Ian is designing and creating handmade wooden boxes to suit your specific needs. As well as commissions, he and his team create a small selection of wooden boxes that can be purchased directly from them or through galleries in Ireland and England.

And there is a special service with every box made to your requirements. They will send you work-in-progress images via email together with written details and will inform you by telephone calls when requested and appropriate.For those who are having a box personally created for them, Ian Hawthorne can produce a 3D computer generated model.



















And of course gift personalisation is available for all their handmade box creations.

Ian Hawthorne is based in Newtownabbey, Northern Ireland, and started business in 2002. Hawthorne Crafts is a family business and runned by Ian and Kate who will work closely together on each box with precision and care to ensure you get the box you want.

Hawthorne Crafts create not only watch boxes, you will find a range of 
•	jewellery boxes
•	ring boxes
•	presentation boxes
•	boxes for cuff links

as well.










And of course you can order a box combining cuff links and watches inlays - personalized to hold your most precious collection. Their Boxes are created with the same precision and care as the elite watches they display.
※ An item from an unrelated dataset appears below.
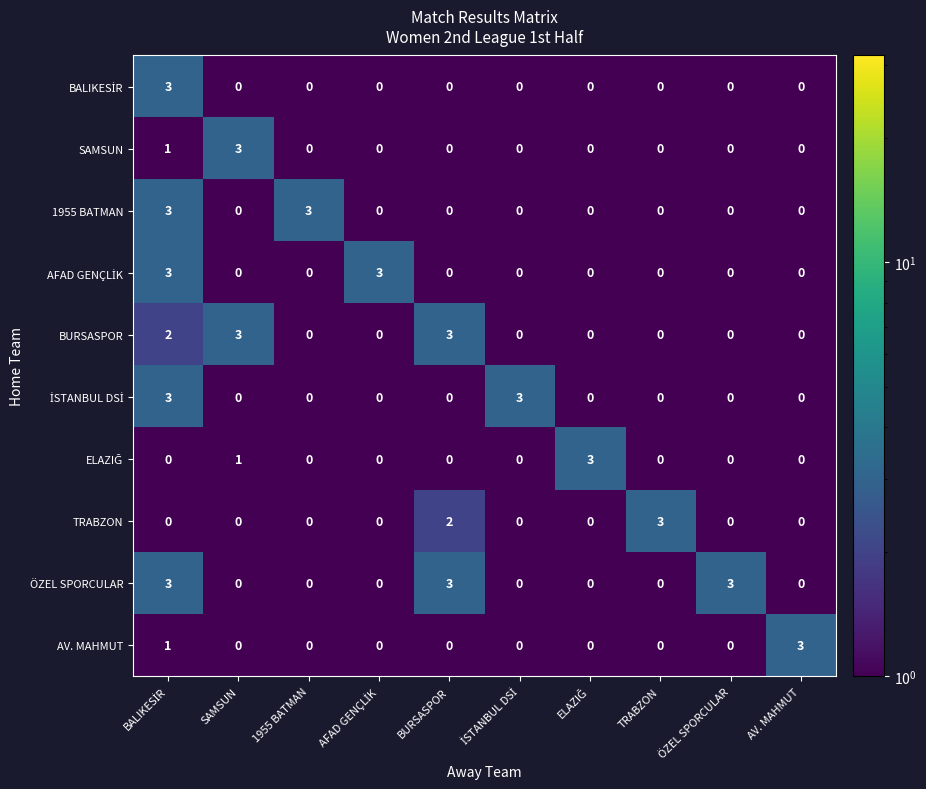

At how many categories does at least one series exceed 0?

10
You will find more explanations here: http://hawthornecrafts.com/commissions/

The whole creation process is photographed and compiled into a slideshow, then delivered with each box upon completion.
More info and pics here: Bespoke Boxes by Ian Hawthorne | Veneered Wooden Jewellery Boxes, Memory Boxes - Handmade Watch Cases

A YouTube video here: Marquetry perfection - YouTube!

You will not be in bad company a past commissions have included a tobacco box for retired Labour MP Tony Benn; presentation boxes for Red Bull; a musical note for actor Dominic Brunt (Paddy, Emmerdale Farm); a Trophy as the prize for the annual Lagan Boat Race; a Pen Set for Prince Charles; and the Mossley Mill Giftware Collection for Newtownabbey Borough Council's visiting dignitaries including Members of Parliament.


----------



## David Woo

wow, beautiful woodworking! I hope Ian's got one for you in the works, Mike


----------



## StufflerMike

David Woo said:


> wow, beautiful woodworking! I hope Ian's got one for you in the works, Mike


Hi David, not yet, still hesitating.

Here are three computer pics of a box Ian is going to make for a customer.




























It has the capacity to hold 14 watches. Ian's customer first was supplied with this computer model for approval prior to start working on it. I wonder how a Glahütte Original might look like in a box made by Ian


----------



## David Woo

really wonderful worksmanship, impressive: and CAD skills as well. I'm a big fan of old-fashioned wooden storage boxes.


----------